• _What the exercise asks_:
Repeat verbatim what the listing holds, but not its pictures.
== Segment start ==
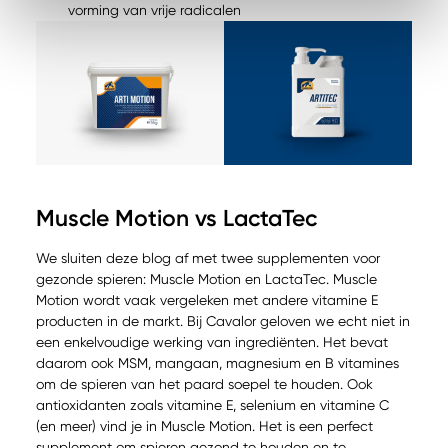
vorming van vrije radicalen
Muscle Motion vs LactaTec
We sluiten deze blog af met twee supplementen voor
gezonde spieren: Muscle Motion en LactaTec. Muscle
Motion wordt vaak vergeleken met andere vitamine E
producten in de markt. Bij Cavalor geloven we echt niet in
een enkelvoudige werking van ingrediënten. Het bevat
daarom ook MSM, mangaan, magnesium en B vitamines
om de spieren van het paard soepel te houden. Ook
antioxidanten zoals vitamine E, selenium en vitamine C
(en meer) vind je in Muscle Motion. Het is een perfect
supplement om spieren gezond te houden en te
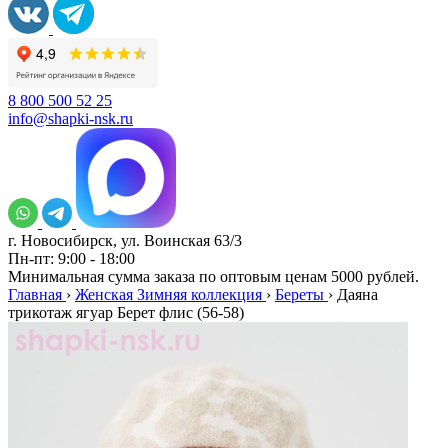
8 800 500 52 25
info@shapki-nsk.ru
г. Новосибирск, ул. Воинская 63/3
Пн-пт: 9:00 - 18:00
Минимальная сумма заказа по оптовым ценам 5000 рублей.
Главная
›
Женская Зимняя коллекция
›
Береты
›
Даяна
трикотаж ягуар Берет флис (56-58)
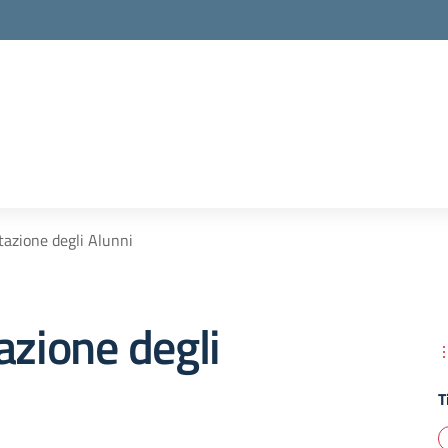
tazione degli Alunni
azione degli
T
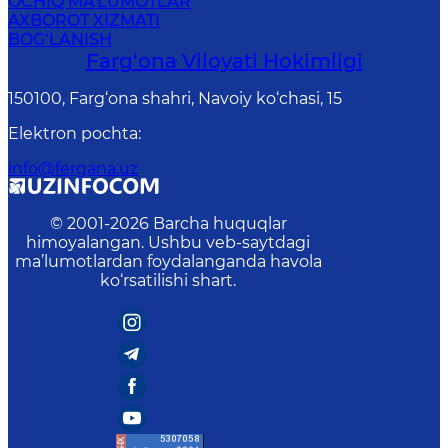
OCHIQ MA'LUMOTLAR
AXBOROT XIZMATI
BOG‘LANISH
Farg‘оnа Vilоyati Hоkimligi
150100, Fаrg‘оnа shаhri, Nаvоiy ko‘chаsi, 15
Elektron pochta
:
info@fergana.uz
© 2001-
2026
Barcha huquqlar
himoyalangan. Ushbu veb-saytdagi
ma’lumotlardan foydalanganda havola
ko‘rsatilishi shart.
== Segment end ==
• _Solved exercise_:
vorming van vrije radicalen
Muscle Motion vs LactaTec
We sluiten deze blog af met twee supplementen voor
gezonde spieren: Muscle Motion en LactaTec. Muscle
Motion wordt vaak vergeleken met andere vitamine E
producten in de markt. Bij Cavalor geloven we echt niet in
een enkelvoudige werking van ingrediënten. Het bevat
daarom ook MSM, mangaan, magnesium en B vitamines
om de spieren van het paard soepel te houden. Ook
antioxidanten zoals vitamine E, selenium en vitamine C
(en meer) vind je in Muscle Motion. Het is een perfect
supplement om spieren gezond te houden en te
8 800 500 52 25
info@shapki-nsk.ru
г. Новосибирск, ул. Воинская 63/3
Пн-пт: 9:00 - 18:00
Минимальная сумма заказа по оптовым ценам 5000 рублей.
Главная
›
Женская Зимняя коллекция
›
Береты
›
Даяна
трикотаж ягуар Берет флис (56-58)
tazione degli Alunni
azione degli
T
OCHIQ MA'LUMOTLAR
AXBOROT XIZMATI
BOG‘LANISH
Farg‘оnа Vilоyati Hоkimligi
150100, Fаrg‘оnа shаhri, Nаvоiy ko‘chаsi, 15
Elektron pochta
:
info@fergana.uz
© 2001-
2026
Barcha huquqlar
himoyalangan. Ushbu veb-saytdagi
ma’lumotlardan foydalanganda havola
ko‘rsatilishi shart.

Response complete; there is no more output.